Author : Richard Powers
Publisher : Farrar, Straus and Giroux
Page : 642 pages
File Size : 18,60 MB
Release : 2004-01-01
Category : Fiction
ISBN : 0374706417
“The last novel where I rooted for every character, and the last to make me cry.” - Marlon James, Elle From the Pulitzer Prize–winning author of The Overstory and the Oprah's Book Club selection Bewilderment comes Richard Powers's magnificent, multifaceted novel about a supremely gifted—and divided—family, set against the backdrop of postwar America. On Easter day, 1939, at Marian Anderson’s epochal concert on the Washington Mall, David Strom, a German Jewish émigré scientist, meets Delia Daley, a young Black Philadelphian studying to be a singer. Their mutual love of music draws them together, and—against all odds and their better judgment—they marry. They vow to raise their children beyond time, beyond identity, steeped only in song.

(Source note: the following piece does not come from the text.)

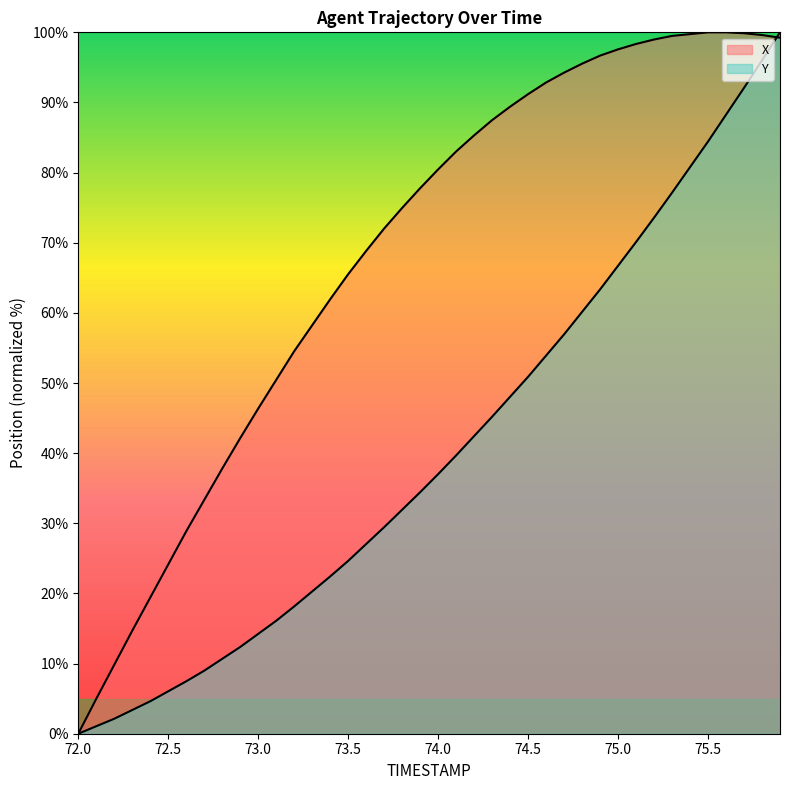

Which series changed the most between 72.5 and 73.0?

X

Jonah, Joseph, and Ruth grow up, however, during the civil rights era, coming of age in the violent 1960s, and living out adulthood in the racially retrenched late century. Jonah, the eldest, “whose voice could make heads of state repent,” follows a life in his parents’ beloved classical music. Ruth, the youngest, devotes herself to community activism and repudiates the white culture her brother represents. Joseph, the middle child and the narrator of this generation-bridging tale, struggles to find himself and remain connected to them both. Richard Powers's The Time of Our Singing is a story of self-invention, allegiance, race, cultural ownership, the compromised power of music, and the tangled loops of time that rewrite all belonging.
Author : Nicola Davies
Publisher :
Page : 0 pages
File Size : 15,67 MB
Release : 2023-07
Category : Fantasy fiction
ISBN : 9781913102494
When animals talk, it's time humans listened: Harlon has been raised to protect her younger siblings, twins Ash and Xeno, and their outlawed power of communicating with animals. But when the sinister Automators attack their mountain home they must flee for their lives. Xeno is kidnapped and Harlon and Ash are separated. In a thrilling and dangerous adventure they must all journey alone through the ice fields, forests and oceans of Rumyc to try to rescue each other and fulfil a mysterious promise about a lost island made to their mother.